Data section:
=-=-=-=-=
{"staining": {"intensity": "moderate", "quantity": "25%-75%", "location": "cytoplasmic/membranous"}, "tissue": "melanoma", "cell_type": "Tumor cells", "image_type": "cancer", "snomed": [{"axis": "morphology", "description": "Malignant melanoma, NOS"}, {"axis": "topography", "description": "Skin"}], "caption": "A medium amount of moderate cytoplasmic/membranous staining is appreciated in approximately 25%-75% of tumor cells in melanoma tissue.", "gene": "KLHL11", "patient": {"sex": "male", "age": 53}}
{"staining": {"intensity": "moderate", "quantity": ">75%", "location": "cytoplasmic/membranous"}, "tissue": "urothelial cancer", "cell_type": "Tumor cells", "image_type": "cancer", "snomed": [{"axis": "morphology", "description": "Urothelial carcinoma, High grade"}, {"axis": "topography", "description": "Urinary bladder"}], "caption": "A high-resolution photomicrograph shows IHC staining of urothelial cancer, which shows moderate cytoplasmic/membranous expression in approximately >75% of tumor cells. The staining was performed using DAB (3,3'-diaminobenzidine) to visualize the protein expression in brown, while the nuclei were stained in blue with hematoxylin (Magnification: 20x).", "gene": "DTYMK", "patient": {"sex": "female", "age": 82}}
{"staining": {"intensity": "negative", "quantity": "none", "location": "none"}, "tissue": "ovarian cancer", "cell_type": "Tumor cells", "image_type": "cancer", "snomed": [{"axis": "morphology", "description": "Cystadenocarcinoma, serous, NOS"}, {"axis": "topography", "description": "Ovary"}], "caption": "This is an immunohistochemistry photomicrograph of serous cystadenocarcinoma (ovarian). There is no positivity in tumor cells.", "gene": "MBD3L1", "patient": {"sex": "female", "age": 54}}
=-=-=-=-=
Task:
Return all of the data word for word.

Task answer:
{"staining": {"intensity": "moderate", "quantity": "25%-75%", "location": "cytoplasmic/membranous"}, "tissue": "melanoma", "cell_type": "Tumor cells", "image_type": "cancer", "snomed": [{"axis": "morphology", "description": "Malignant melanoma, NOS"}, {"axis": "topography", "description": "Skin"}], "caption": "A medium amount of moderate cytoplasmic/membranous staining is appreciated in approximately 25%-75% of tumor cells in melanoma tissue.", "gene": "KLHL11", "patient": {"sex": "male", "age": 53}}
{"staining": {"intensity": "moderate", "quantity": ">75%", "location": "cytoplasmic/membranous"}, "tissue": "urothelial cancer", "cell_type": "Tumor cells", "image_type": "cancer", "snomed": [{"axis": "morphology", "description": "Urothelial carcinoma, High grade"}, {"axis": "topography", "description": "Urinary bladder"}], "caption": "A high-resolution photomicrograph shows IHC staining of urothelial cancer, which shows moderate cytoplasmic/membranous expression in approximately >75% of tumor cells. The staining was performed using DAB (3,3'-diaminobenzidine) to visualize the protein expression in brown, while the nuclei were stained in blue with hematoxylin (Magnification: 20x).", "gene": "DTYMK", "patient": {"sex": "female", "age": 82}}
{"staining": {"intensity": "negative", "quantity": "none", "location": "none"}, "tissue": "ovarian cancer", "cell_type": "Tumor cells", "image_type": "cancer", "snomed": [{"axis": "morphology", "description": "Cystadenocarcinoma, serous, NOS"}, {"axis": "topography", "description": "Ovary"}], "caption": "This is an immunohistochemistry photomicrograph of serous cystadenocarcinoma (ovarian). There is no positivity in tumor cells.", "gene": "MBD3L1", "patient": {"sex": "female", "age": 54}}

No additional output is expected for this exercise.